Wednesday, January 21, 2004

A Sad Sad State

Blah. After last night's State of the Union address I'm feeling really depressed. I'm so sad about where our country is going and about the people who are leading us. Politics make me so angry in general but I don't think I've every been so upset as I am at our current administration right now. Just when I think it can't get any more ludicrous I'm proven wrong again. I really love the country that I live in, but I'm so disappointed in our government. For example, this proposed constitutional ammendment to "protect" marriage -- basically denying gay people the right to get married. Seriously, what are people afraid of? Are gay people really that scary? Why are we protecting Britney Spears' right to be married for 55 hours but we won't allow a committed gay couple to get married? I was really disgusted by all the people applauding this. I don't understand how gay marriage affects anyone besides the two people in the relationship. It certainly doesn't affect my life or take away from my commitment to my marriage at all. I think that people who get married frivolously without understanding the idea of commitment are much more damaging to the so-called sanctity of marriage than anything else. Is is just misinformation and ignorance that makes people so afraid? Any argument for marriage being only for men and women is rooted in religion which I thought was "supposed" to be separate from government in this country.

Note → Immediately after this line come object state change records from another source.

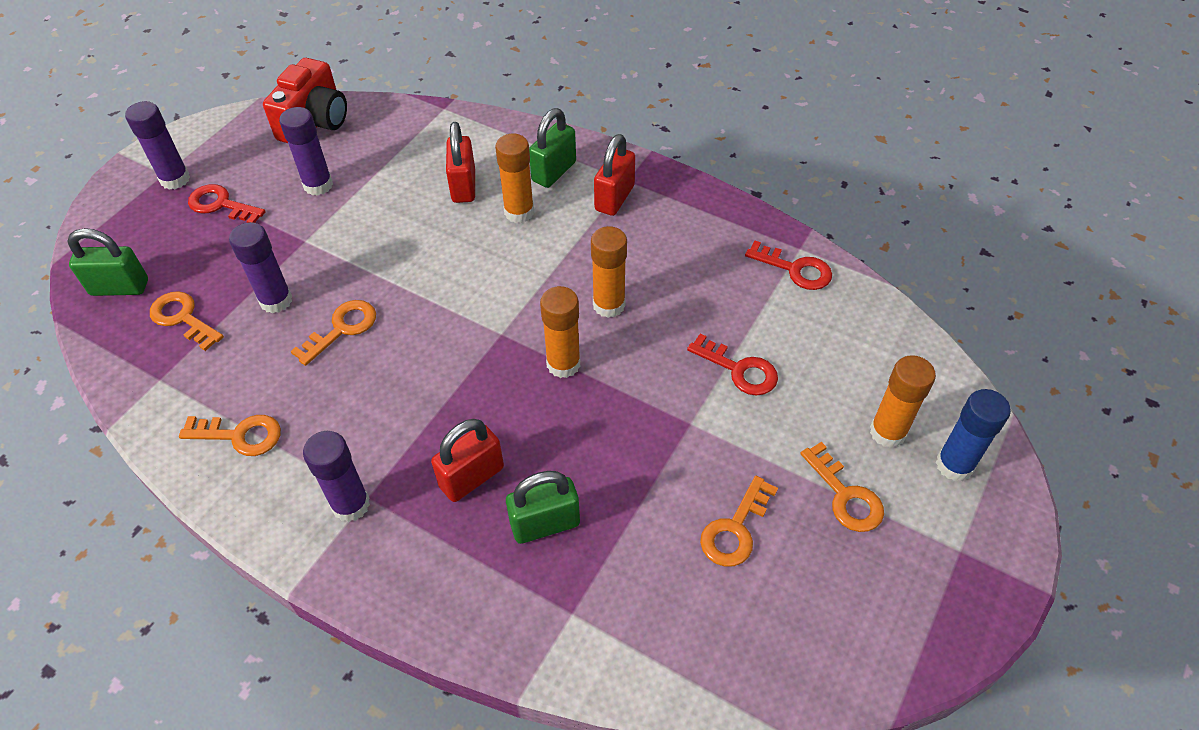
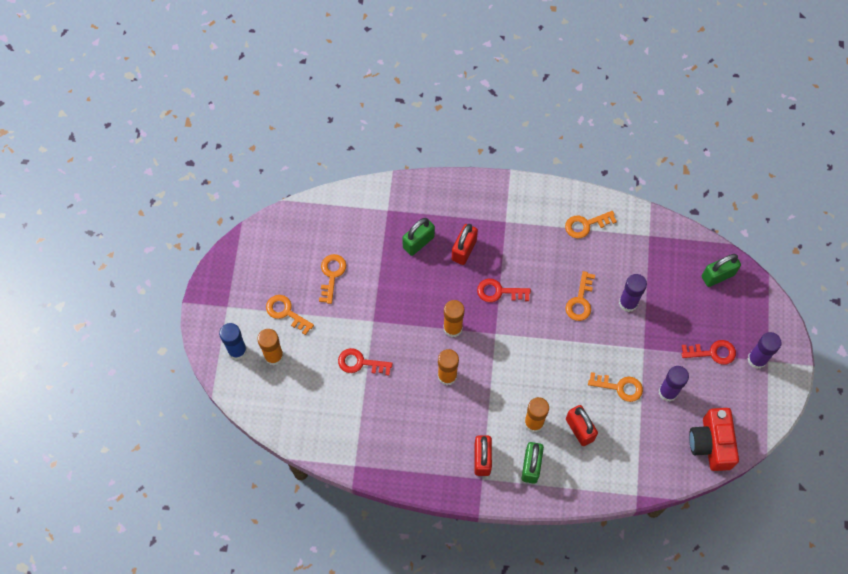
camera: 155 degrees right, 15 degrees up
orange key [150,291,224,351] -> orange key moved to [588,372,643,402]
purple glue stick [303,431,370,522] -> none
red key [745,241,832,290] -> red key moved to [477,279,531,302]

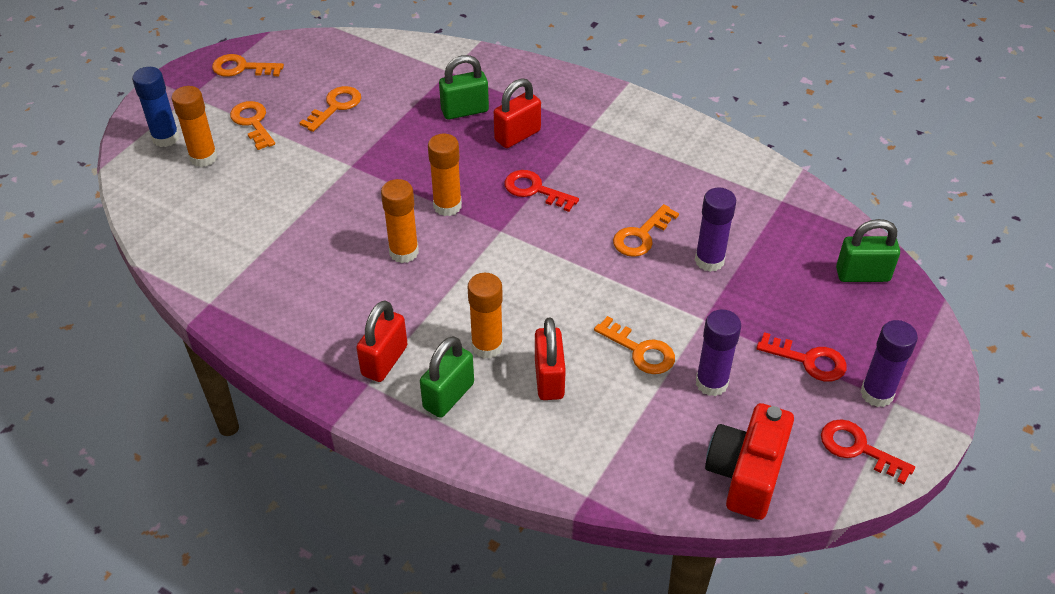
camera: 25 degrees right, 20 degrees down
red key [338,348,393,376] -> red key moved to [821,419,915,484]
orange key [565,211,617,238] -> orange key moved to [212,54,284,77]

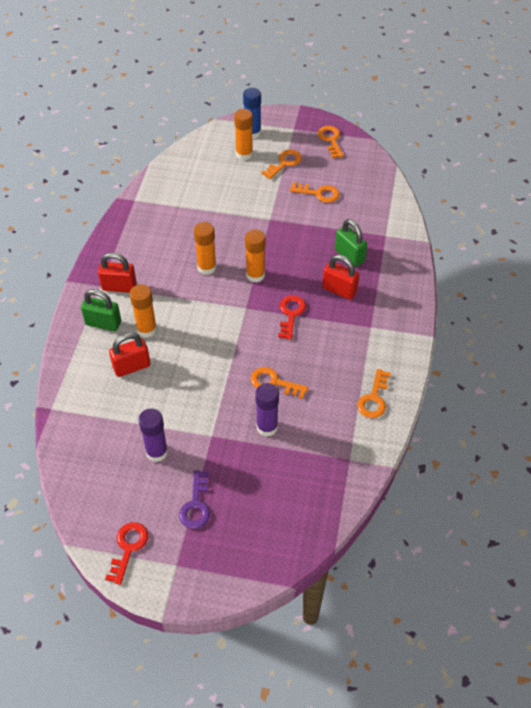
camera: 70 degrees right, 5 degrees up
orange key [594,316,675,374] -> orange key moved to [357,369,391,418]
red camera [705,403,794,520] -> none
red key [756,332,847,382] -> purple key [179,470,210,529]
green padlock [836,219,900,282] -> none
purple glue stick [860,320,918,407] -> none

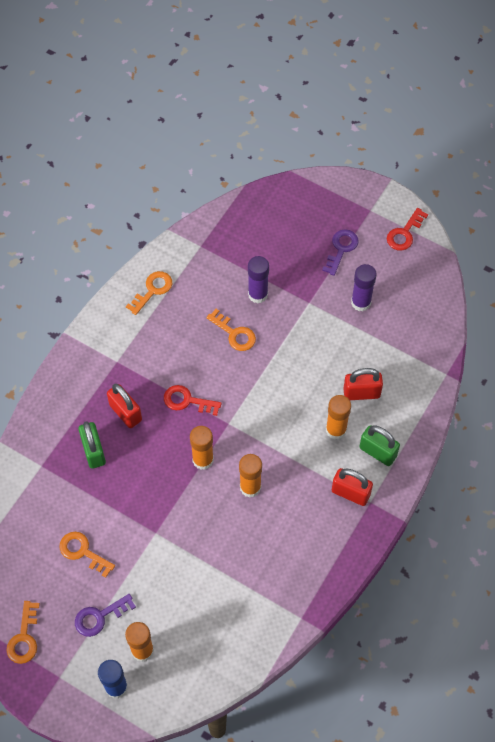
camera: 160 degrees left, 10 degrees up
orange key [261,149,302,179] -> purple key [75,594,136,637]
red key [278,295,306,340] -> red key turned 75 degrees clockwise [164,385,222,416]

Blah. I could go on and on about all the other things the President said that made me angry but I'd be here all day and then I wouldn't feel any better about it when I was done either. I want things to change but I'm not very hopeful that they will. People seem to be blinded by all kinds of fears these days. I want to believe that we are a country of good people and for the most part I still feel like that is true. I just fear that there are more ignorant, elitist, bigots in this country than I ever imagined and that just makes me depressed. I hardly have the energy to be angry anymore because I'm just sad.